Im sure there is an error I made as this is a law. However, my teacher was unable to find my error after visiting him in his office. I have been thinking about this problem for a few days now and ...well... Im still without a sensical answer. Any help?

Last edited: Dec 7, 2008
2. Dec 8, 2008

### gabbagabbahey

You should take note here that for E to represent an actual electric field, it must have units of N/C. The only way this can happen is if you assume (sort of hand-wavingly) that there is some constant $$k=1 \frac{\text{N}}{\text{m}^3\text{C}}$$ multiplying this expression.
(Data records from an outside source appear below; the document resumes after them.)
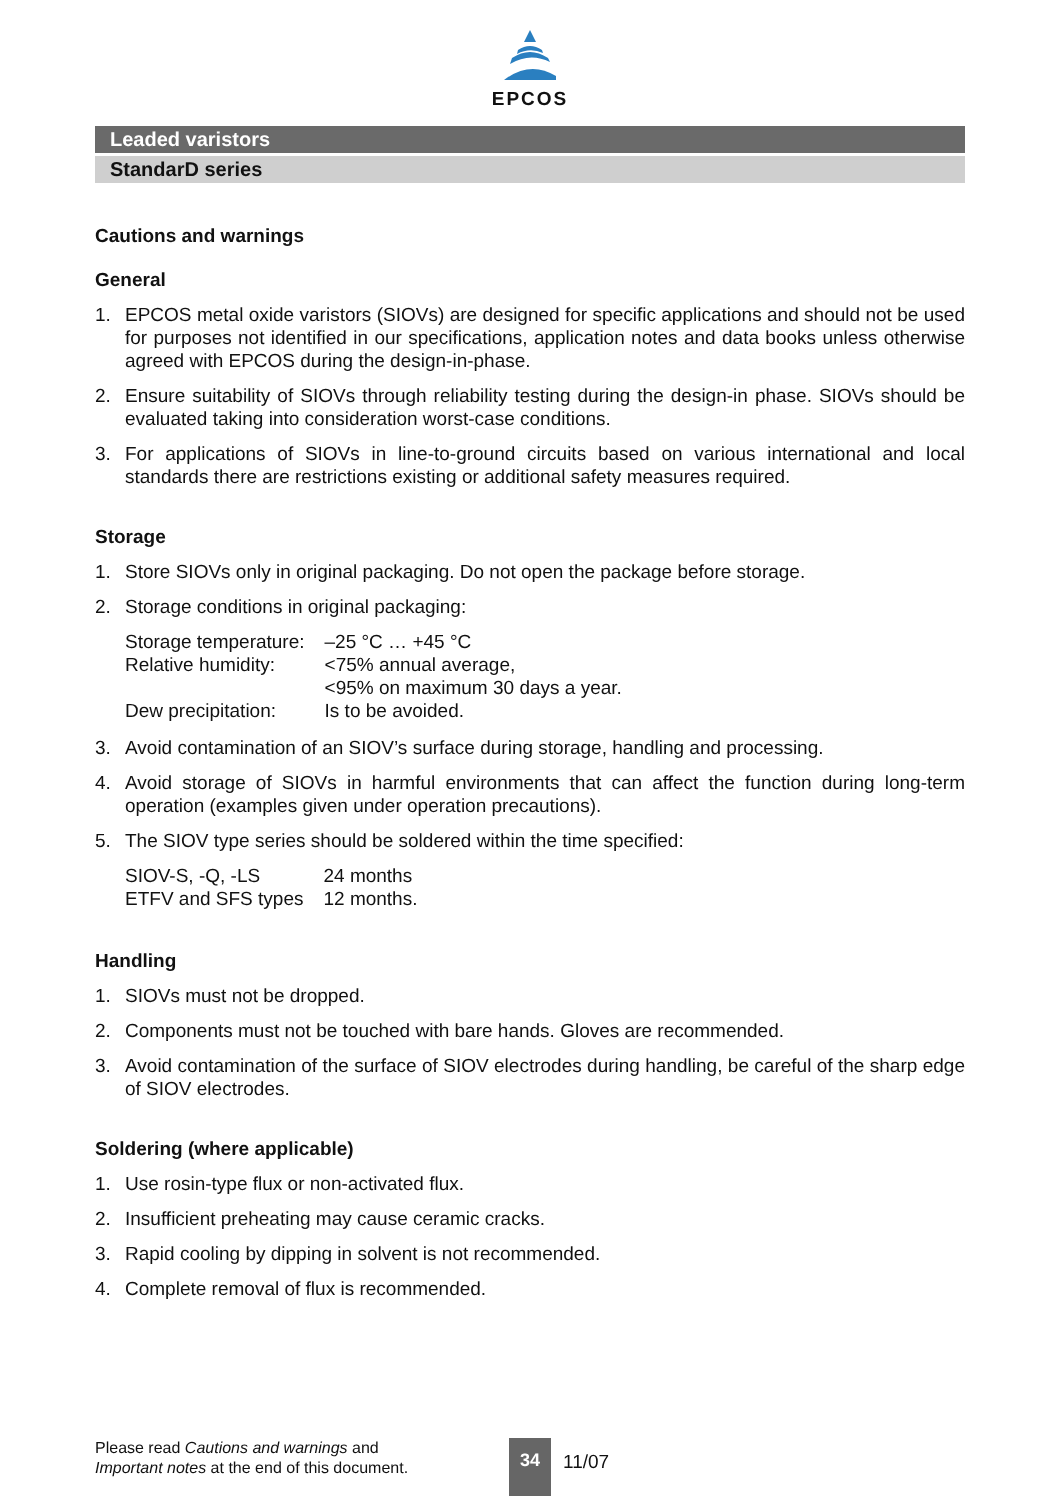EPCOS
Leaded varistors
StandarD series
Cautions and warnings
General
1. EPCOS metal oxide varistors (SIOVs) are designed for specific applications and should not be used for purposes not identified in our specifications, application notes and data books unless otherwise agreed with EPCOS during the design-in-phase.
2. Ensure suitability of SIOVs through reliability testing during the design-in phase. SIOVs should be evaluated taking into consideration worst-case conditions.
3. For applications of SIOVs in line-to-ground circuits based on various international and local standards there are restrictions existing or additional safety measures required.
Storage
1. Store SIOVs only in original packaging. Do not open the package before storage.
2. Storage conditions in original packaging:
| Storage temperature: | –25 °C … +45 °C |
| Relative humidity: | <75% annual average, <95% on maximum 30 days a year. |
| Dew precipitation: | Is to be avoided. |
3. Avoid contamination of an SIOV’s surface during storage, handling and processing.
4. Avoid storage of SIOVs in harmful environments that can affect the function during long-term operation (examples given under operation precautions).
5. The SIOV type series should be soldered within the time specified:
| SIOV-S, -Q, -LS | 24 months |
| ETFV and SFS types | 12 months. |
Handling
1. SIOVs must not be dropped.
2. Components must not be touched with bare hands. Gloves are recommended.
3. Avoid contamination of the surface of SIOV electrodes during handling, be careful of the sharp edge of SIOV electrodes.
Soldering (where applicable)
1. Use rosin-type flux or non-activated flux.
2. Insufficient preheating may cause ceramic cracks.
3. Rapid cooling by dipping in solvent is not recommended.
4. Complete removal of flux is recommended.
Please read Cautions and warnings and
Important notes at the end of this document.
34
11/07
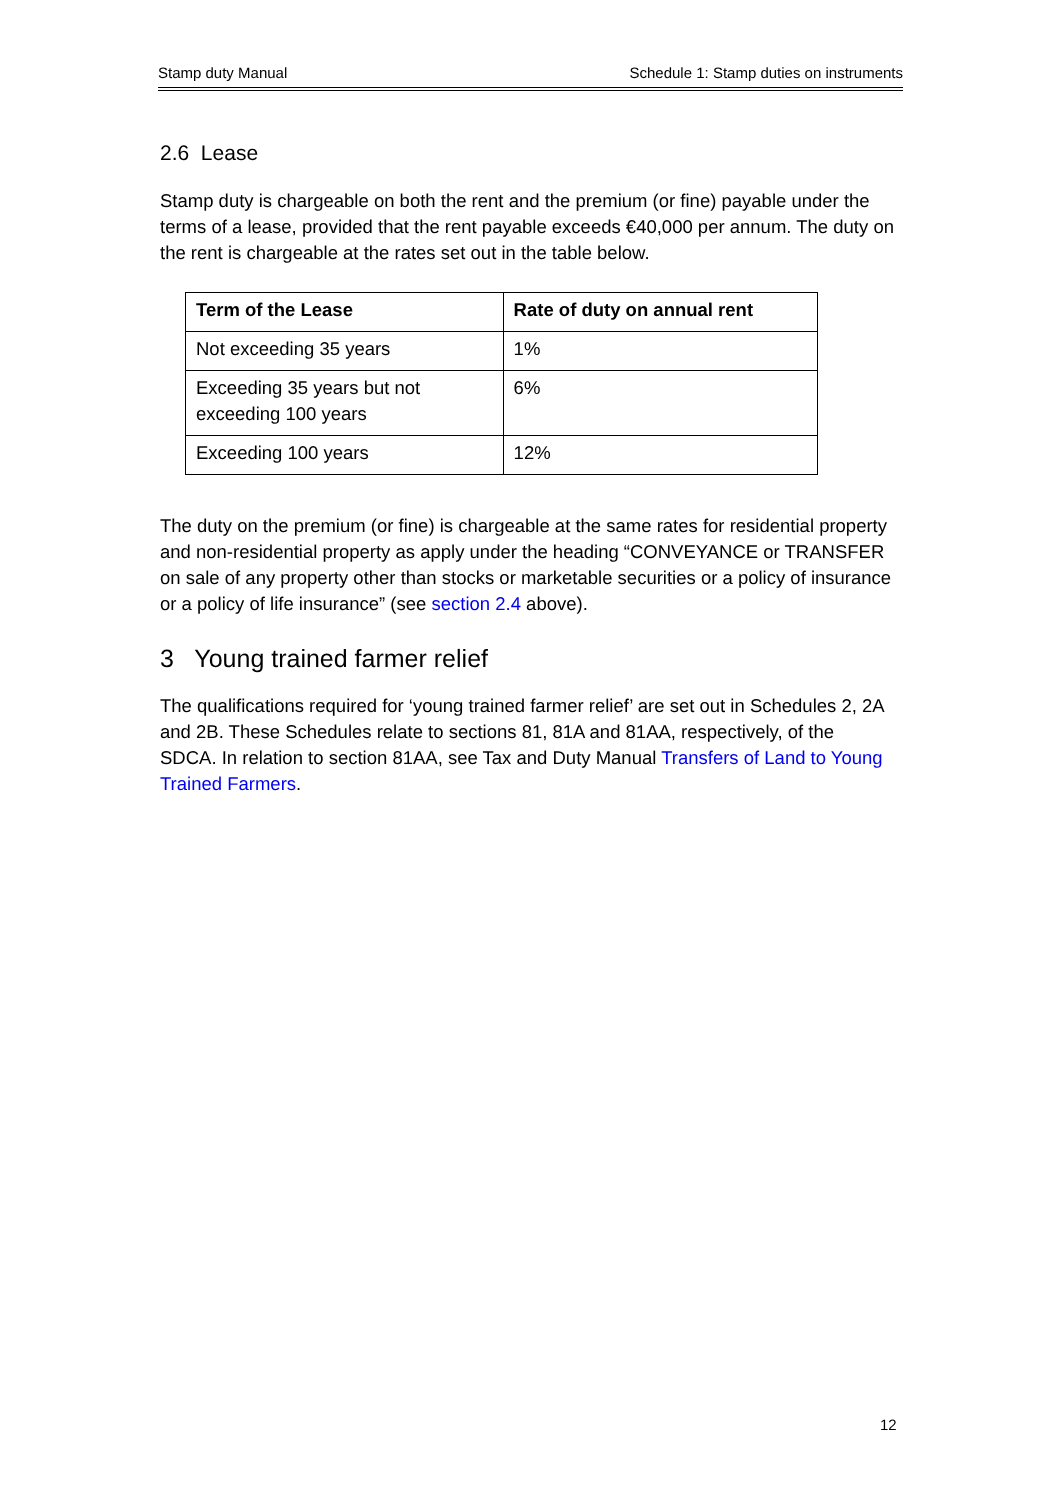Stamp duty Manual Schedule 1: Stamp duties on instruments
2.6 Lease
Stamp duty is chargeable on both the rent and the premium (or fine) payable under the terms of a lease, provided that the rent payable exceeds €40,000 per annum. The duty on the rent is chargeable at the rates set out in the table below.
| Term of the Lease | Rate of duty on annual rent |
| --- | --- |
| Not exceeding 35 years | 1% |
| Exceeding 35 years but not exceeding 100 years | 6% |
| Exceeding 100 years | 12% |
The duty on the premium (or fine) is chargeable at the same rates for residential property and non-residential property as apply under the heading “CONVEYANCE or TRANSFER on sale of any property other than stocks or marketable securities or a policy of insurance or a policy of life insurance” (see section 2.4 above).
3 Young trained farmer relief
The qualifications required for ‘young trained farmer relief’ are set out in Schedules 2, 2A and 2B. These Schedules relate to sections 81, 81A and 81AA, respectively, of the SDCA. In relation to section 81AA, see Tax and Duty Manual Transfers of Land to Young Trained Farmers.
12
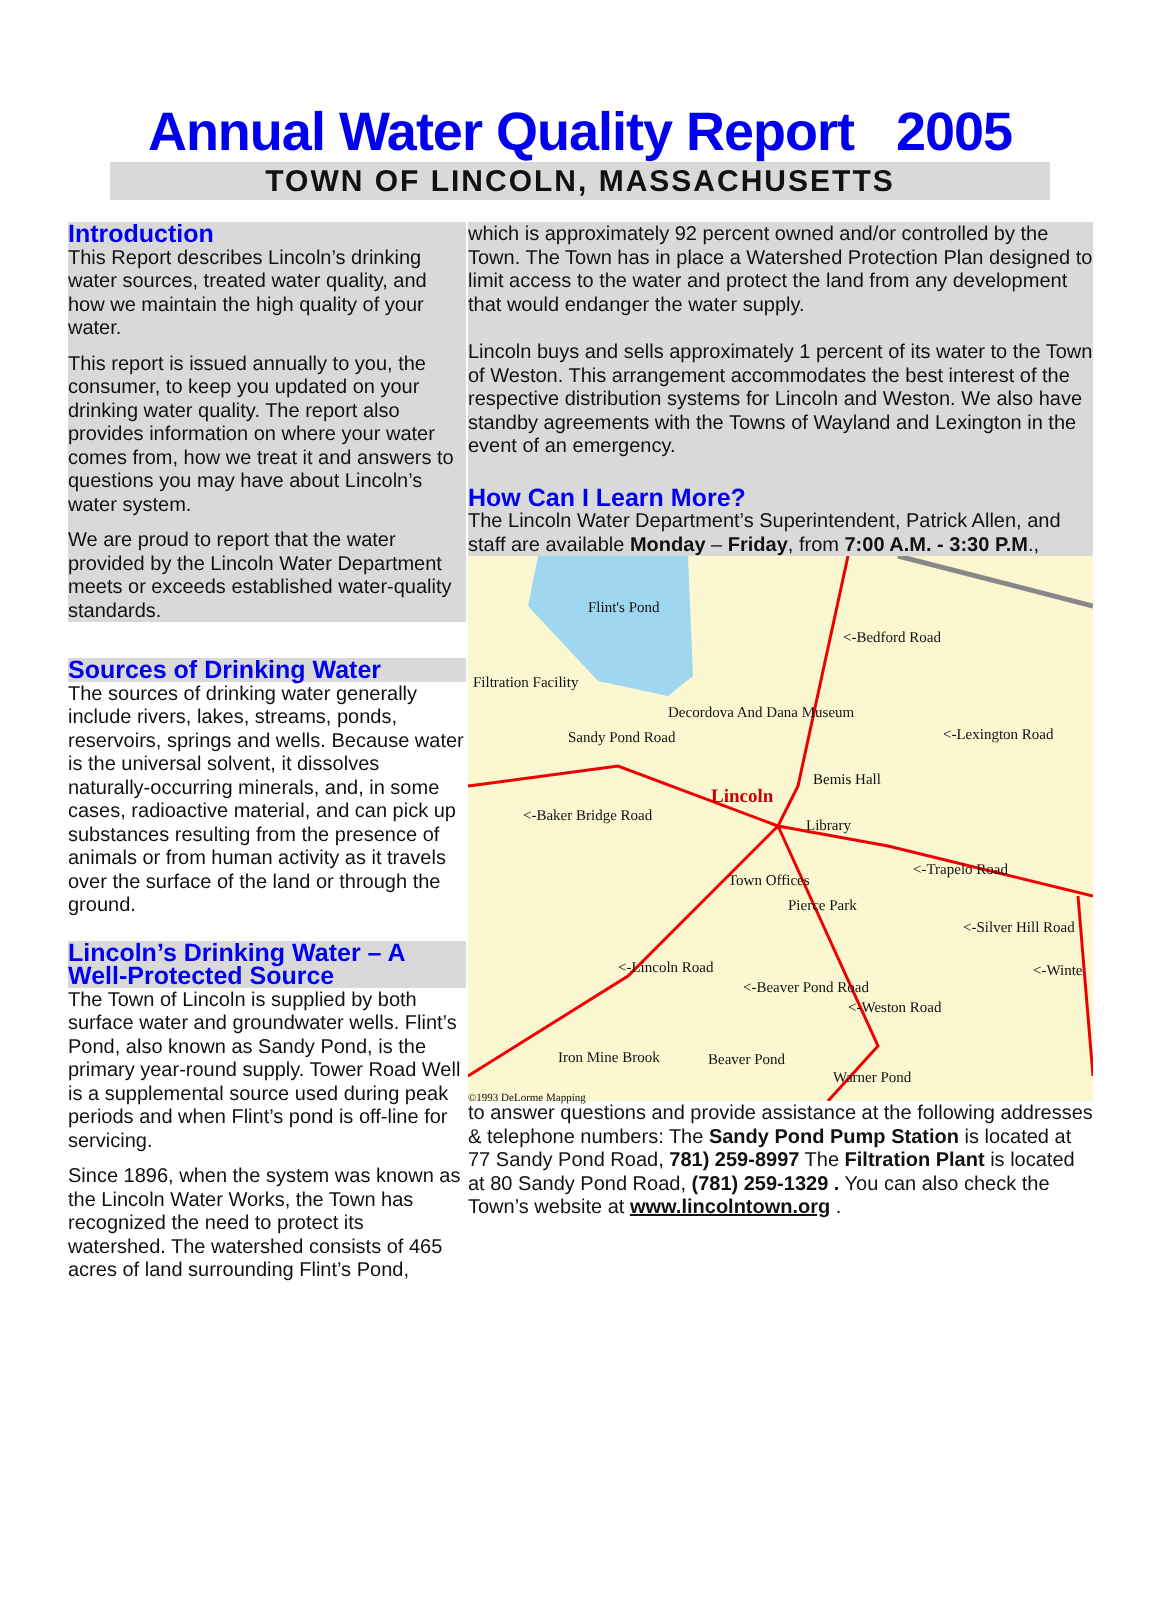Annual Water Quality Report 2005
TOWN OF LINCOLN, MASSACHUSETTS
Introduction
This Report describes Lincoln’s drinking water sources, treated water quality, and how we maintain the high quality of your water.
This report is issued annually to you, the consumer, to keep you updated on your drinking water quality. The report also provides information on where your water comes from, how we treat it and answers to questions you may have about Lincoln’s water system.
We are proud to report that the water provided by the Lincoln Water Department meets or exceeds established water-quality standards.
Sources of Drinking Water
The sources of drinking water generally include rivers, lakes, streams, ponds, reservoirs, springs and wells. Because water is the universal solvent, it dissolves naturally-occurring minerals, and, in some cases, radioactive material, and can pick up substances resulting from the presence of animals or from human activity as it travels over the surface of the land or through the ground.
Lincoln’s Drinking Water – A Well-Protected Source
The Town of Lincoln is supplied by both surface water and groundwater wells. Flint’s Pond, also known as Sandy Pond, is the primary year-round supply. Tower Road Well is a supplemental source used during peak periods and when Flint’s pond is off-line for servicing.
Since 1896, when the system was known as the Lincoln Water Works, the Town has recognized the need to protect its watershed. The watershed consists of 465 acres of land surrounding Flint’s Pond,
which is approximately 92 percent owned and/or controlled by the Town. The Town has in place a Watershed Protection Plan designed to limit access to the water and protect the land from any development that would endanger the water supply.
Lincoln buys and sells approximately 1 percent of its water to the Town of Weston. This arrangement accommodates the best interest of the respective distribution systems for Lincoln and Weston. We also have standby agreements with the Towns of Wayland and Lexington in the event of an emergency.
How Can I Learn More?
The Lincoln Water Department’s Superintendent, Patrick Allen, and staff are available Monday – Friday, from 7:00 A.M. - 3:30 P.M.,
Flint's Pond
<-Bedford Road
Filtration Facility
Decordova And Dana Museum
<-Lexington Road Sandy Pond Road
Bemis Hall
Lincoln
<-Baker Bridge Road
Library
<-Trapelo Road
Town Offices
Pierce Park
<-Silver Hill Road
<-Winte <-Lincoln Road
<-Beaver Pond Road
<-Weston Road
Iron Mine Brook Beaver Pond
Warner Pond
©1993 DeLorme Mapping
to answer questions and provide assistance at the following addresses & telephone numbers: The Sandy Pond Pump Station is located at 77 Sandy Pond Road, 781) 259-8997 The Filtration Plant is located at 80 Sandy Pond Road, (781) 259-1329 . You can also check the Town’s website at www.lincolntown.org .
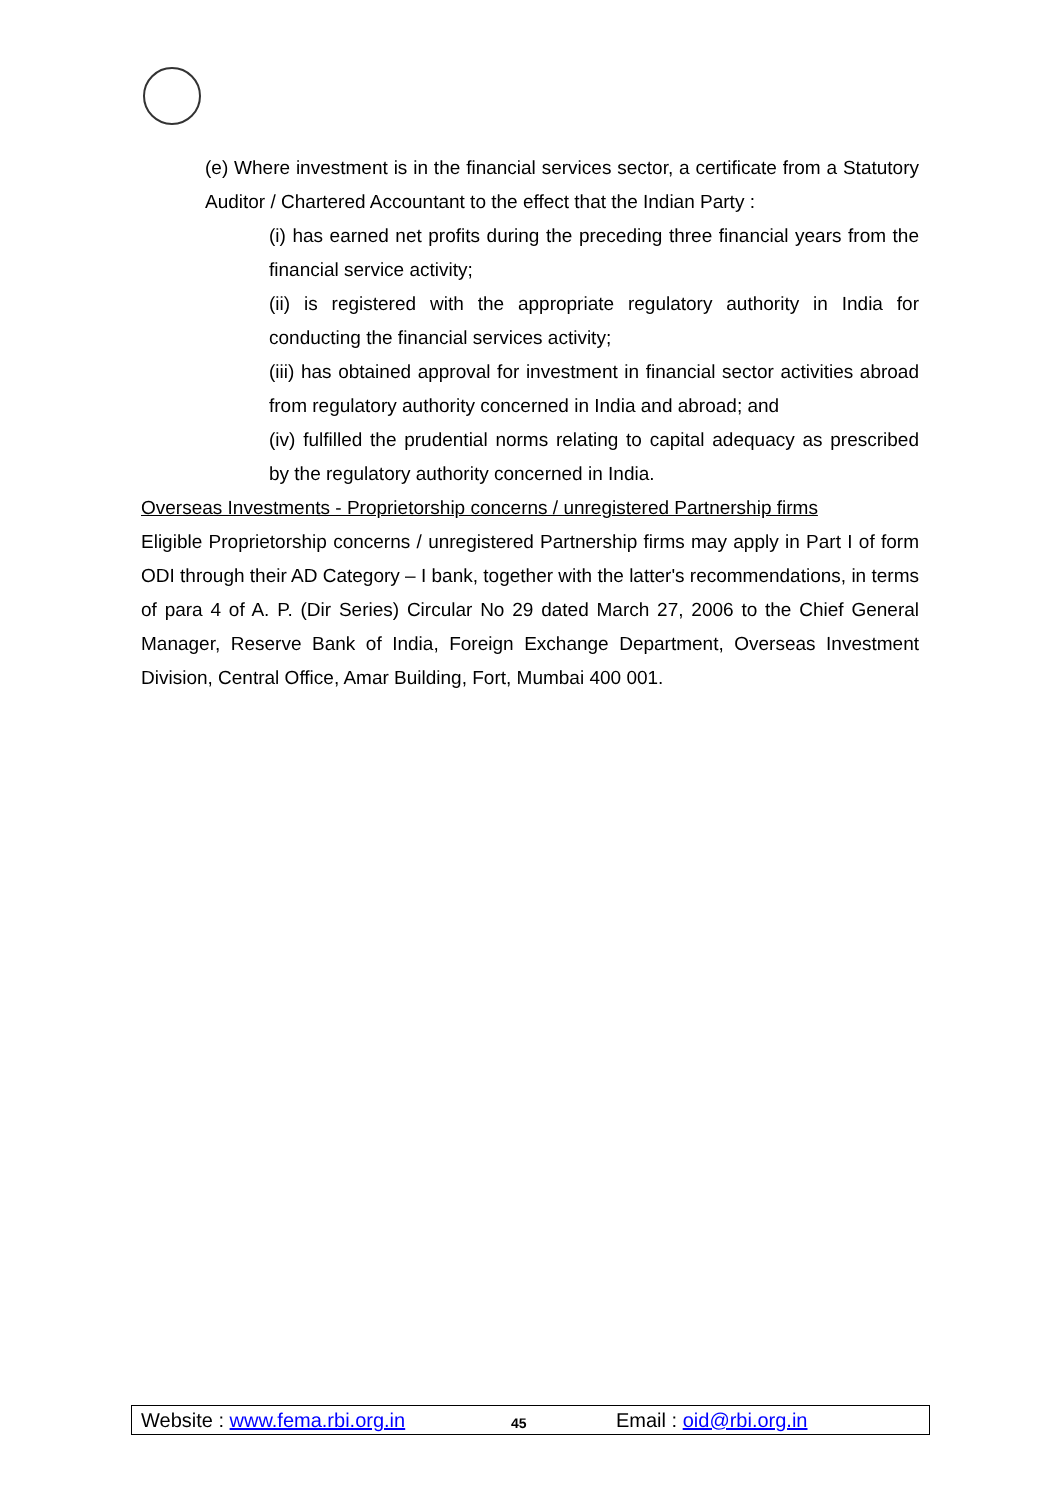(e) Where investment is in the financial services sector, a certificate from a Statutory Auditor / Chartered Accountant to the effect that the Indian Party :
(i) has earned net profits during the preceding three financial years from the financial service activity;
(ii) is registered with the appropriate regulatory authority in India for conducting the financial services activity;
(iii) has obtained approval for investment in financial sector activities abroad from regulatory authority concerned in India and abroad; and
(iv) fulfilled the prudential norms relating to capital adequacy as prescribed by the regulatory authority concerned in India.
Overseas Investments - Proprietorship concerns / unregistered Partnership firms
Eligible Proprietorship concerns / unregistered Partnership firms may apply in Part I of form ODI through their AD Category – I bank, together with the latter's recommendations, in terms of para 4 of A. P. (Dir Series) Circular No 29 dated March 27, 2006 to the Chief General Manager, Reserve Bank of India, Foreign Exchange Department, Overseas Investment Division, Central Office, Amar Building, Fort, Mumbai 400 001.
Website : www.fema.rbi.org.in 45 Email : oid@rbi.org.in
If you were to assume this, then when you found your answer to be proportional to $$\epsilon_0 R^5$$, you would have that it is actually proportional to $$k\epsilon_0 R^5$$ which would give you the correct units of charge. However, since this is a math course and not a physics course I doubt they expect you to correct the units of E in this manner.

There is a mistake on your part though:

When you do this substitution, you are effectively assuming that $$z=\sqrt{R^{2}-x^{2}-y^{2}$$ everywhere in the hemisphere; but that is only true on the surface of the hemisphere. At a general point in the hemisphere, z is independent of x and y, so $$\frac{\partial }{\partial x} (2xz^2)=2z^2$$ and the divergence of E becomes $$2z^2+2x^2+2y^2=2\rho^2$$.

Last edited: Dec 8, 2008